§ **Document segment**

*** Block opens ***

We’d had another leakage problem a few weeks ago, but that was Kastle-Meyer reagent in forensic kits, which we produce in relatively small numbers. I found out about that one when I got email from a customer reporting a bad leak that had destroyed the labels on most of the chemicals in the forensic chemical bag.

I didn’t think much about it at the time. These things happen, although very infrequently. So I sent him a new forensic chemical bag that I pulled out of an already-built kit. A few days later, I got email from him that the second bag had the same problem. Shit. So we went back and opened all of the forensic kit chemical bags and found that several of them had KM reagent bottles that had leaked. Double shit.

So we replaced all of the damaged bottles in those bags and pulled out and discarded the KM reagent bottles. I made up new KM reagent bottles, but this time using phenolic-cone caps rather than the standard caps. We’d been using PC caps only on bottles that contained iodine solutions, because iodine vapor penetrated the seal on the standard caps. (Iodine vapor penetrates just about any seal. It really wants to be free.) We use the phenolic caps only when necessary, because they cost about $0.35 each, versus about $0.05/each for the standard caps.

We’d also made up 90 bottles of Lugol’s iodine solution a few days ago, using the phenolic caps as we’ve been doing since we found out a couple of years ago that they were necessary on iodine bottles. I was very surprised to find that there was a problem with those bottles as well. Over just a few days, enough iodine vapor had escape to turn the labels light brown. That’s really only a cosmetic issue; there was no actual leak. Everyone has this problem with iodine solutions. Here, for example, is an image on the Home Science Tools website of their iodine solution, brown stains and all.

So we’re replacing the standard caps on the undamaged hydrochloric acid bottles with phenolic caps. As a belt-and-suspender measure, I decided we’ll also package both the hydrochloric acid bottles and iodine bottles in individual sealed plastic bags. That means we need to go back and open every chemical bag that we have in stock and make that change. It’s probably several days’ work, but it has to be done.

I don’t expect our bottle vendor to do anything about the situation. I’ve determined the problem is with the amber-glass bottles themselves. I suspect a production issue. We’ve used the standard caps for a long time. They’re literally from the same bag of 5,000 that I ordered long ago. And there were never any problems with them until recently. We buy the bottles themselves in small quantities, but this problem has showed up with bottles from several different cases/batches. I think they’re doing something different recently with the bottles themselves.

*** Block closes ***

List every figure written in numerals in the account of the leaking chemical bottles, and say what each one refers to. The data that follows comes from a separate source and has no connection to the text above.

§ **Material shown**
*** Block opens ***

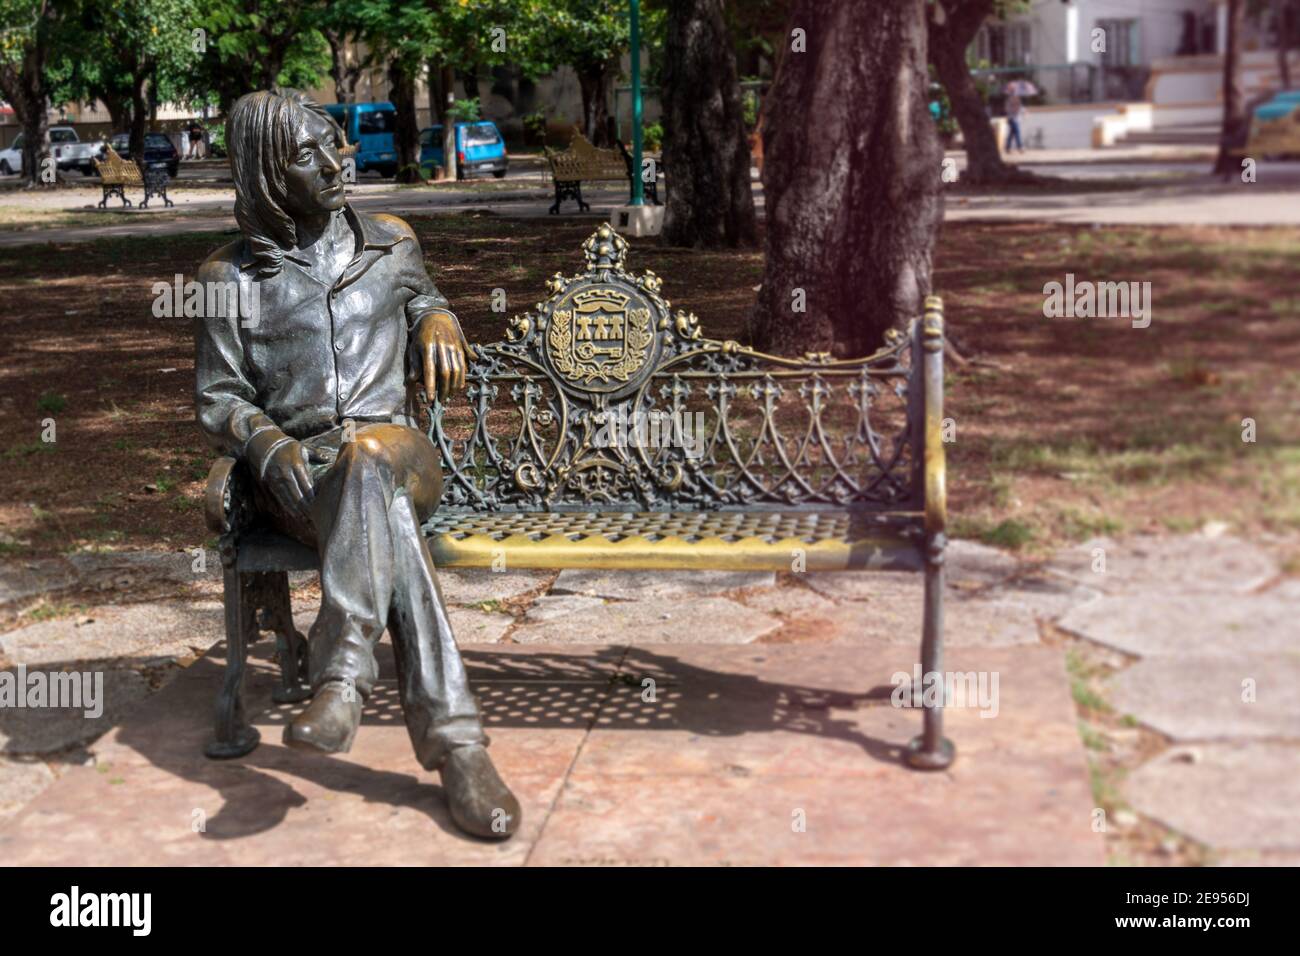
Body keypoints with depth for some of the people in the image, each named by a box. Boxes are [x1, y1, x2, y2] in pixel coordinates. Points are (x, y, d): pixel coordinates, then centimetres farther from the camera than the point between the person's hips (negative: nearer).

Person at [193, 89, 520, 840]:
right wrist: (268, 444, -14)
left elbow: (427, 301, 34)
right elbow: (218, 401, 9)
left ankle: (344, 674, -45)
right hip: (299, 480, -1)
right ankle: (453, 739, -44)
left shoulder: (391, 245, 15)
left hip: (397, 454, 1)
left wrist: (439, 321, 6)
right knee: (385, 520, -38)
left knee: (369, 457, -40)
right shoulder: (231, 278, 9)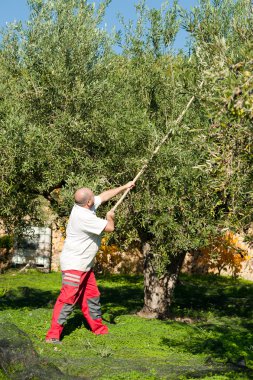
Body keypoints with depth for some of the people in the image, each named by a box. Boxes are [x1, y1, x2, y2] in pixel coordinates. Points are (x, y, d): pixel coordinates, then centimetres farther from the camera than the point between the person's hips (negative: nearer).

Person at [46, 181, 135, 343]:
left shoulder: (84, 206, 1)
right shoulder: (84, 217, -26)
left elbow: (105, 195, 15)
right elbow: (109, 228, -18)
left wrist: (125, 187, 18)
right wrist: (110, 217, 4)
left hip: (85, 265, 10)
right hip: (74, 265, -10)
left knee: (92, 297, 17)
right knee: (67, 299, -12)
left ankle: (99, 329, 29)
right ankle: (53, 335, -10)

*** Block closes ***
*** Block opens ***

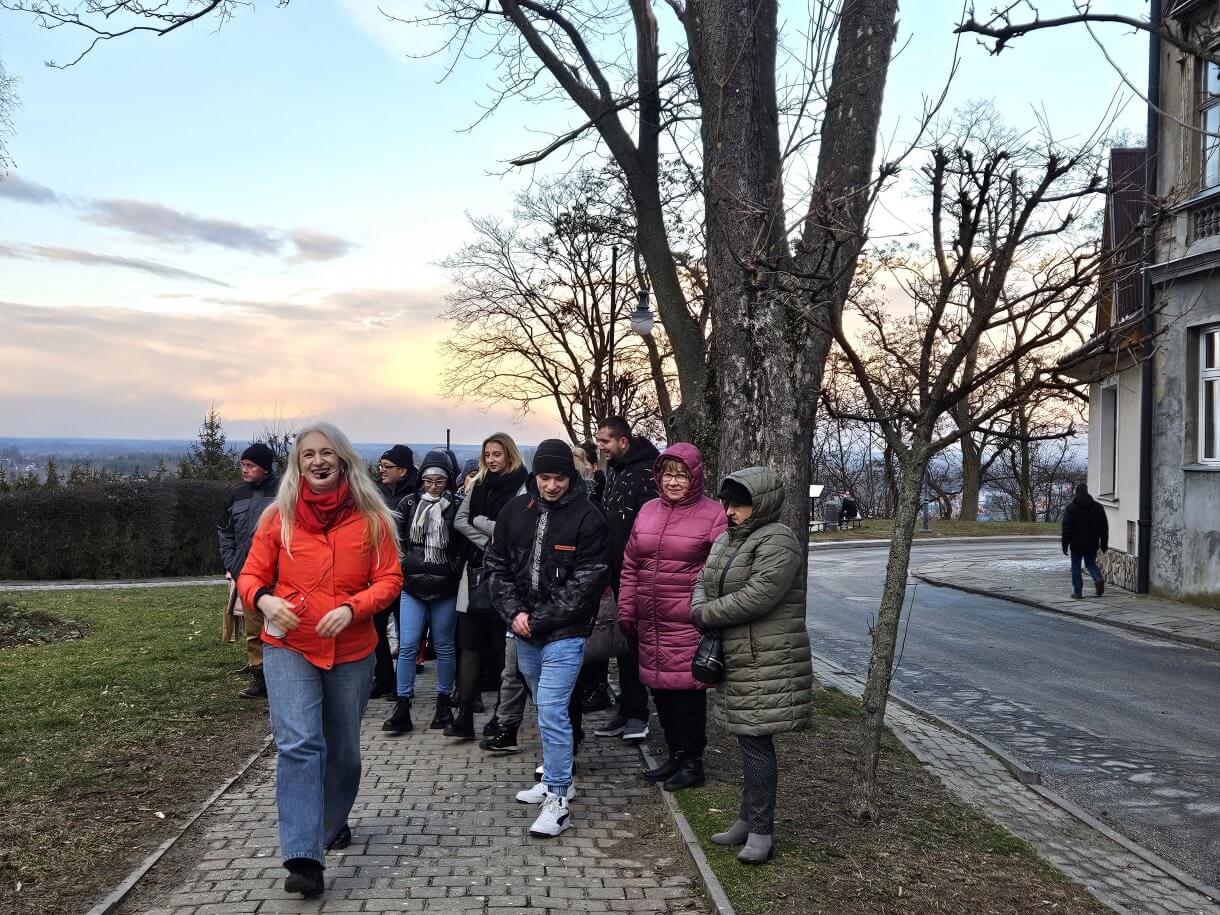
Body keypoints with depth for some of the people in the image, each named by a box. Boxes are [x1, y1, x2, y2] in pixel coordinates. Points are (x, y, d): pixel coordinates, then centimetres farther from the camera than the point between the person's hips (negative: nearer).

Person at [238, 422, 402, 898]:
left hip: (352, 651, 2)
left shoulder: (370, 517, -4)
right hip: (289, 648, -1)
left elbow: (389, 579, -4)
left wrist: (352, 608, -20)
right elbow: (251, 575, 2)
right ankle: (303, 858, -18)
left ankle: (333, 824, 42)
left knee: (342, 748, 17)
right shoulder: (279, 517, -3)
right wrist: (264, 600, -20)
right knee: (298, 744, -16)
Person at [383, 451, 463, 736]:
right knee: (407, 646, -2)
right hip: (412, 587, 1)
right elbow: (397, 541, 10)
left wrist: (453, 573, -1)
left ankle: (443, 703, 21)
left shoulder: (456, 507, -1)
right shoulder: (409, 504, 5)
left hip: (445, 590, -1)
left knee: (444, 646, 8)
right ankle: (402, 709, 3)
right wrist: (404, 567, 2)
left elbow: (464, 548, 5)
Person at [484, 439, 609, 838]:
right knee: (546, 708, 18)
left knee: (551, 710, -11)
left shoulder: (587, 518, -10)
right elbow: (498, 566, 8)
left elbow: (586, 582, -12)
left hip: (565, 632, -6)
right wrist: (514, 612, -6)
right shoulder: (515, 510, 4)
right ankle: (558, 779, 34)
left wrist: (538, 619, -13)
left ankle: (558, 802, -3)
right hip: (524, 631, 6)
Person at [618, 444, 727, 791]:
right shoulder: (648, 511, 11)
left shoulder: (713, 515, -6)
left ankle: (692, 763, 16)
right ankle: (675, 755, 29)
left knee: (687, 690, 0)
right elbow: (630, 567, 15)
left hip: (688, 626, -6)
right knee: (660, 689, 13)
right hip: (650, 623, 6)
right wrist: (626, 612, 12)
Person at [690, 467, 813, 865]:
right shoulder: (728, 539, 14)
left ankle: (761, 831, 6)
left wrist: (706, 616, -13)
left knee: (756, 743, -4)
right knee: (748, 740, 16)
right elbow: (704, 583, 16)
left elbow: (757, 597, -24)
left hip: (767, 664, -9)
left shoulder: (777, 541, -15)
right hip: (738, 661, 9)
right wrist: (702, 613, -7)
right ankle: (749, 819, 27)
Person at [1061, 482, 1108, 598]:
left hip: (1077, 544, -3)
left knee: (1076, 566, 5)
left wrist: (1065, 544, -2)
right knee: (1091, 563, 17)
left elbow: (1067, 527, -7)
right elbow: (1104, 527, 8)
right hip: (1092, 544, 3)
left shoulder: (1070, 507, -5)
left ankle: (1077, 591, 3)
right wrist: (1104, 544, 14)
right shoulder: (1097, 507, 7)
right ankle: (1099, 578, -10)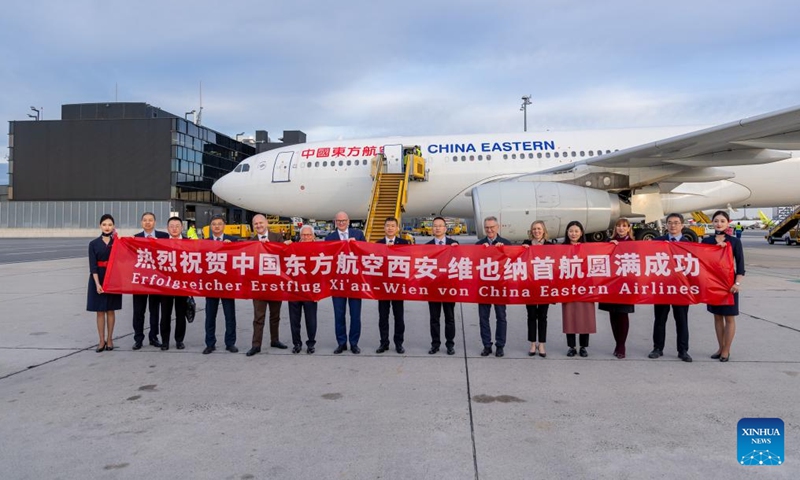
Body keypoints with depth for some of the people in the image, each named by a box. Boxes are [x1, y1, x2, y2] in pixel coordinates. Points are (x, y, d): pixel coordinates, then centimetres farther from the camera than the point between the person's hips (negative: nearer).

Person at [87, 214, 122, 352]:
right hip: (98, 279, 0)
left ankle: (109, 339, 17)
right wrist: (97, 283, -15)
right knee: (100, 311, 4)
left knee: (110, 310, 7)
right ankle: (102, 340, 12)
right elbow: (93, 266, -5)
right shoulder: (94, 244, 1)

*** Block closes ***
*** Block opens ***

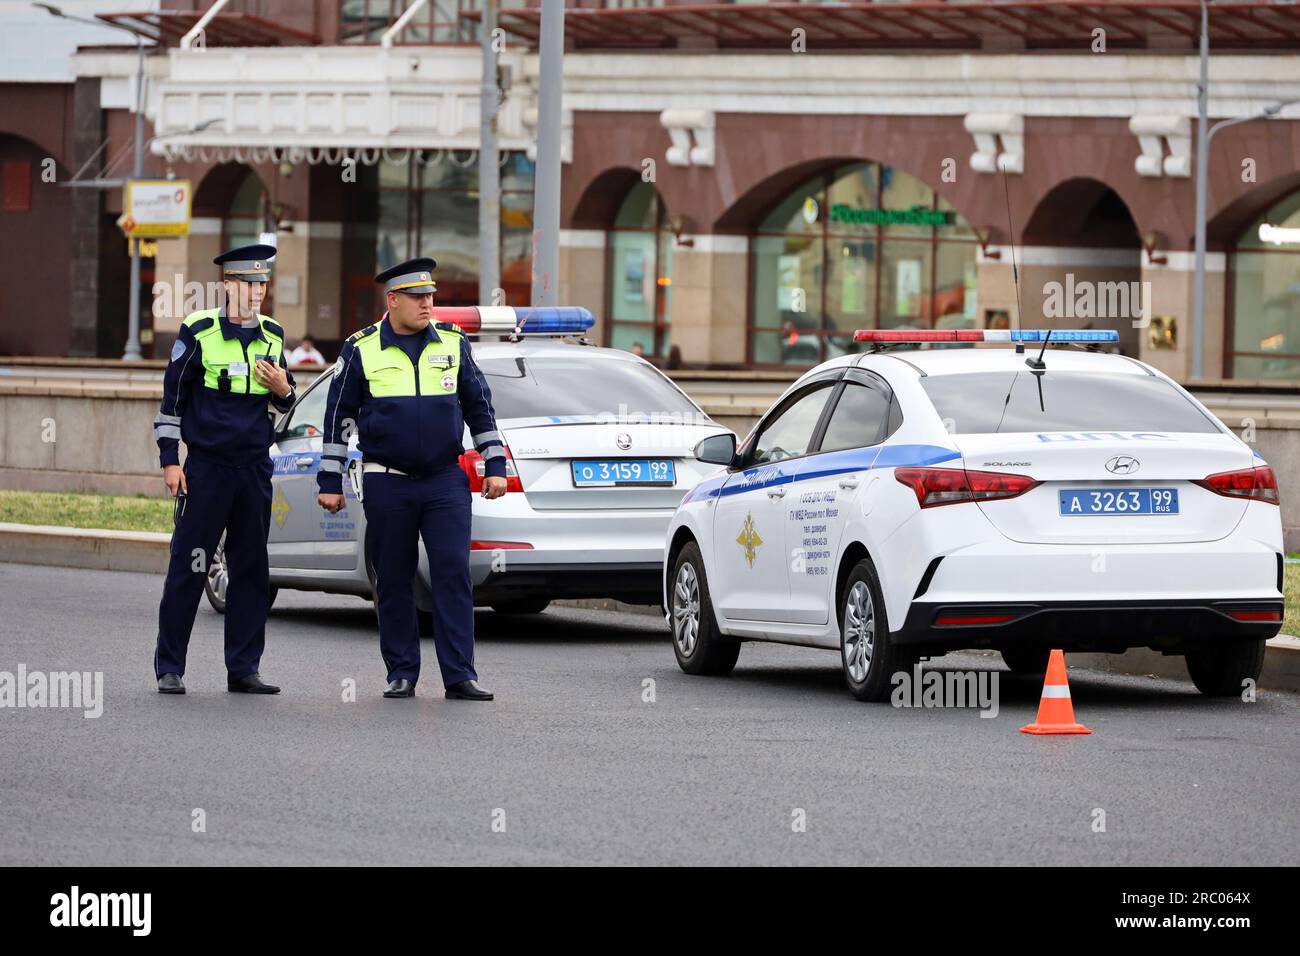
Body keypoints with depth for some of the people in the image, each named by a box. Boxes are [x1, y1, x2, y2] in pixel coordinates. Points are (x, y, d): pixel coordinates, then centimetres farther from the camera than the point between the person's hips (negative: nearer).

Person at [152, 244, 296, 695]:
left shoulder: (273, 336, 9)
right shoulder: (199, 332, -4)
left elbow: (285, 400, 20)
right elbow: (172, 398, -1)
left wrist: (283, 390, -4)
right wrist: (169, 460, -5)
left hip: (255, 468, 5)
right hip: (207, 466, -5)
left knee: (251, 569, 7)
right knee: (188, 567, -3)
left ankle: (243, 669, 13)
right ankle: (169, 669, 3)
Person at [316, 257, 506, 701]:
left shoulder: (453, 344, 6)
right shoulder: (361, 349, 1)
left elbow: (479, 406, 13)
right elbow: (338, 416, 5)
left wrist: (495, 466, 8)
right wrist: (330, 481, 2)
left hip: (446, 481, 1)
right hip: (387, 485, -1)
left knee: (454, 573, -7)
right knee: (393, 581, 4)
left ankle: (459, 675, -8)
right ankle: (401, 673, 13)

*** Block closes ***

§ **Finished task**
- $0.35: the approximate cost of each phenolic cap
- $0.05: the approximate cost of each standard cap
- 90: the number of bottles of Lugol's iodine solution made up a few days earlier
- 5,000: the number of standard caps in the bag ordered long ago